But yes, the media and popular opinion really shapes it...there's a lot of demonization over drug use, and people have this inability to differentiate between drug use and drug abuse; there is a definite difference.

Yes, a lot of the time I use PKs to feel good, but we all need an escape sometimes.

Anxiety, and using anxiety meds, is seen by many as  coward's solution, but deep breathing exercises and mindfulness do not always work!

Because of my own experiences I'm always sympathetic towards people in pain or in anxiety that need to medicate itself. People who say 'they brought it on themselves' don't deserve any notice...

At the end of the day, they're meds, they're hear to help us, to medicate us and help us live a life as close to 'normal' as possible...

 
My husband didn't always "get it" either.

We used to be party people until 5 years ago. He got clean and sober so I pretty much did too to make it easier for him.
━━━━━━━━━━
◆ EXERCISES TO COMPLETE ◆
(1) Quote the post about drug use and medication word for word, starting with "Because of my" and going on through "easier for him.".
(2) In the post about drug use and medication, until when were the writer and the writer's husband party people?
Rely only on the post about drug use and medication.
━━━━━━━━━━
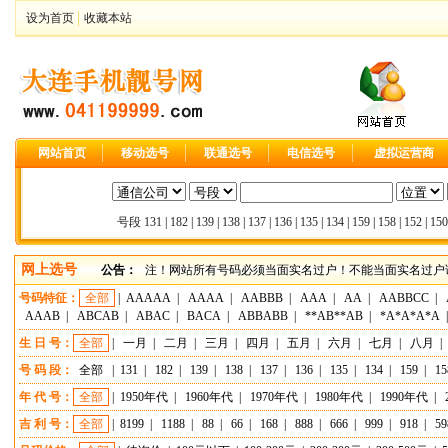
设为首页
收藏本站
网站首页
移动选号
联通选号
电信选号
虚拟运营商
号段
131
|
182
|
139
|
138
|
137
|
136
|
135
|
134
|
159
|
158
|
152
|
150
网上选号
公告：
注！网站所有号码必须当面实名过户！不能当面实名过户请
号码特征：
全部
|
AAAAA
|
AAAA
|
AABBB
|
AAA
|
AA
|
AABBCC
|
AAAB
|
ABCAB
|
ABAC
|
BACA
|
ABBABB
|
**AB**AB
|
*A*A*A*A
生 日 号：
全部
|
一月
|
二月
|
三月
|
四月
|
五月
|
六月
|
七月
|
八月
|
号 码 段：
全部
|
131
|
182
|
139
|
138
|
137
|
136
|
135
|
134
|
159
|
15
年 代 号：
全部
|
1950年代
|
1960年代
|
1970年代
|
1980年代
|
1990年代
|
吉 利 号：
全部
|
8199
|
1188
|
88
|
66
|
168
|
888
|
666
|
999
|
918
|
59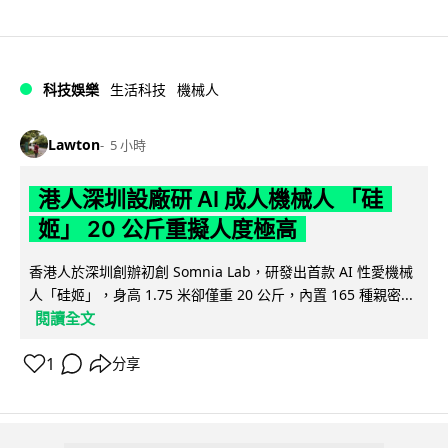
科技娛樂
生活科技
機械人
Lawton
5 小時
港人深圳設廠研 AI 成人機械人 「硅
姬」 20 公斤重擬人度極高
香港人於深圳創辦初創 Somnia Lab，研發出首款 AI 性愛機械
人「硅姬」，身高 1.75 米卻僅重 20 公斤，內置 165 種親密...
閱讀全文
1
分享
━━━━━━━━━━
◆ EXPECTED RESULTS ◆
(1)
Because of my own experiences I'm always sympathetic towards people in pain or in anxiety that need to medicate itself. People who say 'they brought it on themselves' don't deserve any notice...

At the end of the day, they're meds, they're hear to help us, to medicate us and help us live a life as close to 'normal' as possible...

 
My husband didn't always "get it" either.

We used to be party people until 5 years ago. He got clean and sober so I pretty much did too to make it easier for him.

(2) Until 5 years ago.